**Questions on the material:**
**a)** According to the passage on Viking drinking horns, in what year did Ibn Fadlan watch a ship burial on the banks of the Volga?
**b)** List every place that the passage on Viking drinking horns names as now holding a horn or a Viking find.
**c)** Continue the passage on Viking drinking horns from its last sentence.

**Document text:**
-- Opening Marker --
Next time you’re in the National Museum of Denmark, you can see three really good horns decorated with dragons. Vexingly, we don’t know where they came from or how they got to the museum. There’s another like these in Ireland now in a private collection. Its decoration is recognizably Nordic but also bears Irish style.
Horns and the rest of the world
Which brings us to a general problem when we try to understand Vikings and their horns. The Norsemen were ambitious traders. Those ships of theirs got deep into Russia and the Ukraine by way of Byzantium and also south, into contact with the Arabs. We know because we’ve found Viking burial mounds along the way.
There’s a huge exhibit of one of these in the State Historical Museum in Moscow. We also know because contemporaries abroad have described the coming of Viking traders for us. The Arab diplomat Ibn Fadlan watched a ship burial complete with the sacrifice of a slave girl on the banks of the Volga in 922.
The ornamentation of the horns in the Volga find mix Scandinavian style with other styles. Instantly, therefore when you see a ‘Viking horn’, you should think broadly about it. Sometimes, though they were in the possession of men from Scandinavia, they may not be as Scandinavian as they might seem. For that matter, the men themselves may not have been all that Scandinavian either.
Likewise, off in the other direction, there is a smattering of horns in England that are supposed to be of Nordic origin. Let’s remember that the Anglo-Saxons were regularly raided by various Scandinavian elements from the 8th century on that the upper third of England was Danish in the 9th century, and that by the 10th century, the Anglo-Saxons had a Danish king in Canute.
It’s no surprise that two kings with drinking horns appear in what’s now called the Bayeux Tapestry, a woven war chronicle covering the battle of Hastings. (Hastings was a victory for the Normans, incidentally, who thought of themselves as French, more or less, but who came from Norway – hence their name.)
But the Anglo-Saxons used horns of their own as we know from their storytelling. (They used them to formalize land transactions.) And the supposedly, Nordic horns in England (of which tradition only claims about two) aren’t demonstrably Nordic at all. One is in York Minster. (York is ‘Jorvik’ – see our piece on Old Norse, the language.) It’s called the Ulph horn.
-- Closing Marker --
**Data supplied:**
-- Opening Marker --
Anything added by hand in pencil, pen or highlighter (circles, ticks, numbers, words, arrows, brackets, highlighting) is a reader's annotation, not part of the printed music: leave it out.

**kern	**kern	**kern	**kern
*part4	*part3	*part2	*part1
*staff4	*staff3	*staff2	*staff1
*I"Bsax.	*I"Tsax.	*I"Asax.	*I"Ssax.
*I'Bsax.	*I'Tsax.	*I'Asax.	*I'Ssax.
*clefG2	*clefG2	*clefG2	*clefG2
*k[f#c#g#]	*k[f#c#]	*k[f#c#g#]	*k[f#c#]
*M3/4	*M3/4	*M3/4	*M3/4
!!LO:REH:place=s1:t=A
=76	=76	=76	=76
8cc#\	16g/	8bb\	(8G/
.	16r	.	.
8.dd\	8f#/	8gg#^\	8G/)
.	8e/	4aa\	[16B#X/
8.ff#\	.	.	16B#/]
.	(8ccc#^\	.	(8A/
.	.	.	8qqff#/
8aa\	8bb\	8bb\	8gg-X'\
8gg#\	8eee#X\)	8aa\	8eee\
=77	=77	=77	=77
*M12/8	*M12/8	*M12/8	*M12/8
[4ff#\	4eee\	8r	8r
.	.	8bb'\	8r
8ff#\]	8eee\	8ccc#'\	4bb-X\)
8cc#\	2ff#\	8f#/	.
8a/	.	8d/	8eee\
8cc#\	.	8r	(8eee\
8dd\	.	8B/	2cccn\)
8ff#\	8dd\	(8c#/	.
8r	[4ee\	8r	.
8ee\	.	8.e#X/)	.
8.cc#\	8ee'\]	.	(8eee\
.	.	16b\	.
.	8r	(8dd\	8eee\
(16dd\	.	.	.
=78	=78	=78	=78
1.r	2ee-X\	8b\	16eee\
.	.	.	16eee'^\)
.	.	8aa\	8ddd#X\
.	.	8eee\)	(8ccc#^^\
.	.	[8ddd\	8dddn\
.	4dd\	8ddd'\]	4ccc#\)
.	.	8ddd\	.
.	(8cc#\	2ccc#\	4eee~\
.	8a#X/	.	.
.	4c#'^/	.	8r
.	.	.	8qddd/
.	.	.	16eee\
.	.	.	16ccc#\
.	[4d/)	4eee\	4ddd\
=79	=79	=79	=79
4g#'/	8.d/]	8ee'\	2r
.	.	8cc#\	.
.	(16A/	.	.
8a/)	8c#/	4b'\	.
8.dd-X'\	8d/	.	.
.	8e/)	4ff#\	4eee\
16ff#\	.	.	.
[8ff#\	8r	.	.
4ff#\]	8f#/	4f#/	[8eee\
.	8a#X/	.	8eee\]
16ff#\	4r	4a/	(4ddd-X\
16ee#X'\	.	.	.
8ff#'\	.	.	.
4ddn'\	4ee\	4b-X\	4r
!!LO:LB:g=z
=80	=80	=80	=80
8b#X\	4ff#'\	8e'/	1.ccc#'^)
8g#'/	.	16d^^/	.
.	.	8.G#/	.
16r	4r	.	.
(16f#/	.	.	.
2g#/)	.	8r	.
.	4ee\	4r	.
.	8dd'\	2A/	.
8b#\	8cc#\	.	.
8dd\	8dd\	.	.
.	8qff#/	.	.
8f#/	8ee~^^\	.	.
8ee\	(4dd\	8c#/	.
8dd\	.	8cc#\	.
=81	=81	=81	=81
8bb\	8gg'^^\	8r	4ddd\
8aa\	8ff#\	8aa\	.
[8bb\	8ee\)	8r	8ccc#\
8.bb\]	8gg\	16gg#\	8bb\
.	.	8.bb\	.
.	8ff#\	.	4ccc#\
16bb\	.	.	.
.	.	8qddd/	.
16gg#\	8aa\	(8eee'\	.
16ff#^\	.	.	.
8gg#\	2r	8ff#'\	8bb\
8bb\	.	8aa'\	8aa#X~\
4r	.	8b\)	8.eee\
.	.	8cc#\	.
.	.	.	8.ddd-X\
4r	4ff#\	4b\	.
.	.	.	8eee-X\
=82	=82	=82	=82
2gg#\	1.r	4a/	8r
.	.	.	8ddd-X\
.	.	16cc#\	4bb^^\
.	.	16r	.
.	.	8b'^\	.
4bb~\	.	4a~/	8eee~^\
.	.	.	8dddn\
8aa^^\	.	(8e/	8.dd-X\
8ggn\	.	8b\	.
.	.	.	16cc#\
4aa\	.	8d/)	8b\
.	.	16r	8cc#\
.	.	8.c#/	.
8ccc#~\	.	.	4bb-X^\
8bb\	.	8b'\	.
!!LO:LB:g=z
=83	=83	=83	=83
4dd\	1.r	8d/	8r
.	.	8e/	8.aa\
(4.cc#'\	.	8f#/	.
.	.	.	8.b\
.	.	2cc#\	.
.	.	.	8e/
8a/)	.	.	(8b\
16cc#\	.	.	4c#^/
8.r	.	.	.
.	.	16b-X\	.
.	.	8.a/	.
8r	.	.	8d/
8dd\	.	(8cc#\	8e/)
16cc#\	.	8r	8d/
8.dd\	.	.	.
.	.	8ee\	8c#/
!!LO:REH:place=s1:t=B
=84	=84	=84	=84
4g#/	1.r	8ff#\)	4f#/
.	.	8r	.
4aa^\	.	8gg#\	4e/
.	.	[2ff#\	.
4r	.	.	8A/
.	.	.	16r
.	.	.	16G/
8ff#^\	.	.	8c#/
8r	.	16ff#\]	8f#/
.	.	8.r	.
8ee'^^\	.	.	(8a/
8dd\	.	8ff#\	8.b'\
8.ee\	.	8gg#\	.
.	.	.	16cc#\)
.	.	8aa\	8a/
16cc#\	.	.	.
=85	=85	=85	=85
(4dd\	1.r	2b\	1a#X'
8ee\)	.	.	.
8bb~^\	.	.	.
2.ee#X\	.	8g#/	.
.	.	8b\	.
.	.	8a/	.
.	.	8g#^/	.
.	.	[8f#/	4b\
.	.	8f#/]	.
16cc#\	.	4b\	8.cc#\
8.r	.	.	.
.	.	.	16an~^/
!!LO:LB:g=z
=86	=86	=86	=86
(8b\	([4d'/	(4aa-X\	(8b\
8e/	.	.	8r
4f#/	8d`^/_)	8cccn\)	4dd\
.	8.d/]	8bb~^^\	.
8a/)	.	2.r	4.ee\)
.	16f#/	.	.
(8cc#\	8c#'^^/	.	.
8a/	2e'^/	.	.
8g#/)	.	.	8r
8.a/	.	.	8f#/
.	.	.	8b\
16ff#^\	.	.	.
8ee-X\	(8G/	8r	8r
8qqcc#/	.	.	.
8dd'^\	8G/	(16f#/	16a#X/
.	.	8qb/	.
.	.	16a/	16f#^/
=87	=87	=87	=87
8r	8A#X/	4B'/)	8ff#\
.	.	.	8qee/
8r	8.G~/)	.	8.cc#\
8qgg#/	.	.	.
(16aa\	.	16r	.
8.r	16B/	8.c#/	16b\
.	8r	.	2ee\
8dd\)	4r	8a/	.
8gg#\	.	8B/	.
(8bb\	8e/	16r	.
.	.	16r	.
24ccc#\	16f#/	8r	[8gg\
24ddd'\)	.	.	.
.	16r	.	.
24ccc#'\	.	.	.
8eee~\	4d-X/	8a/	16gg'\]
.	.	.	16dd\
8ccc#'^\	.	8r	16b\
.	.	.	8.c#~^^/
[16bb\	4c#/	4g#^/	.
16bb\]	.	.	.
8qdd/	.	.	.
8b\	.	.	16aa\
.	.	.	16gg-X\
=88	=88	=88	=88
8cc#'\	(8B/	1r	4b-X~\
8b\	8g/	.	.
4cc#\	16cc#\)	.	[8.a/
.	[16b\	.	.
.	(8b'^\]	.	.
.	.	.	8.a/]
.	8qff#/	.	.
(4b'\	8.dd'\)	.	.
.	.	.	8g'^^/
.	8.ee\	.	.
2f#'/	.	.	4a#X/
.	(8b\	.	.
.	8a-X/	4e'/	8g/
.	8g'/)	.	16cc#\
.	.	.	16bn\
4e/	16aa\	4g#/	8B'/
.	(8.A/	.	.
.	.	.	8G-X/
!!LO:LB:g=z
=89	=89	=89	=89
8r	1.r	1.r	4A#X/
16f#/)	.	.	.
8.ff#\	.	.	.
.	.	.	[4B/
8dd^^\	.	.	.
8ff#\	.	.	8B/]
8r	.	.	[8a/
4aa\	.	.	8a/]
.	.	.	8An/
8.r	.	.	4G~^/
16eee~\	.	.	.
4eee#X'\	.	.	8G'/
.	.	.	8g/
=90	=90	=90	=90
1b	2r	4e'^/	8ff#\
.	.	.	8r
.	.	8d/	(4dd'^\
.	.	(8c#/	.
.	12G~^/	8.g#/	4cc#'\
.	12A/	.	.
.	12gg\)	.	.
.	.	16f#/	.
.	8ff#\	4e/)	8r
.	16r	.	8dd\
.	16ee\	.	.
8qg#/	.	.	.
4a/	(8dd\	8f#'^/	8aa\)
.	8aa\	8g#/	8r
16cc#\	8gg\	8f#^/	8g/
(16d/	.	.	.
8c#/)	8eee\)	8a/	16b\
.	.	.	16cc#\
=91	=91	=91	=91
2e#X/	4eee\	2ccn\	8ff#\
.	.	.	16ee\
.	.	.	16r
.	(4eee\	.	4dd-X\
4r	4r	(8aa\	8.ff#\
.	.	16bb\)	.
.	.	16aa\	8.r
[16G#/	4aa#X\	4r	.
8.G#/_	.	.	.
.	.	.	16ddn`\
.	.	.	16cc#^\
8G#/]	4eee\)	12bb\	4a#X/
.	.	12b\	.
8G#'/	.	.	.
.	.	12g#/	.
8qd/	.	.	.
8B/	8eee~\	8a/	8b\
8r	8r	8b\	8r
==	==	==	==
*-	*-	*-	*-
-- Closing Marker --
**Answers in order:**
**a)** 922

**b)**
- The National Museum of Denmark
- A private collection in Ireland
- The State Historical Museum in Moscow
- York Minster

**c)**
It’s Viking age but it’s got animals all over it that include elephants and griffons; it came to the Minster from the hand of a Danish chieftain but its manufacture was almost certainly Italian. There’s another in the Victoria and Albert Museum that’s supposed to be connected with Canute.
But we can tell it’s a fourteenth-century piece. There are echoes of horn-drinking but only echoes in manuscript illustrations in England, shortly after the Viking period. Because they’re unusual, these were probably copied from earlier manuscripts, a practice that was very common in scriptoria.
Anglo-Saxon manuscripts don’t depict honorific drinking, though. Satan uses one and all others are in the hands of gluttons and drunkards. The synod of Chelsea forbad drinking communion wine from horns clear back in 787, so it may be that the conversion of Europe to Christianity had some dampening effect on horn-drinking in general.
The answer is yes
Vikings loved to talk about their drinking horns then and a certain number of them used them. Some of them were quite fancy though most were not. The fancy ones were known abroad and there’s evidence that styles abroad in turn influenced the Viking ones. The rest of world used horns, too.
The Romans had used them, the medievals later would. The Viking ones did exist, though not in the abundance we might imagine. In the Viking mind, though, the horns were centrally important, evidence of men’s power and authority on earth, and ultimately the province of the gods themselves.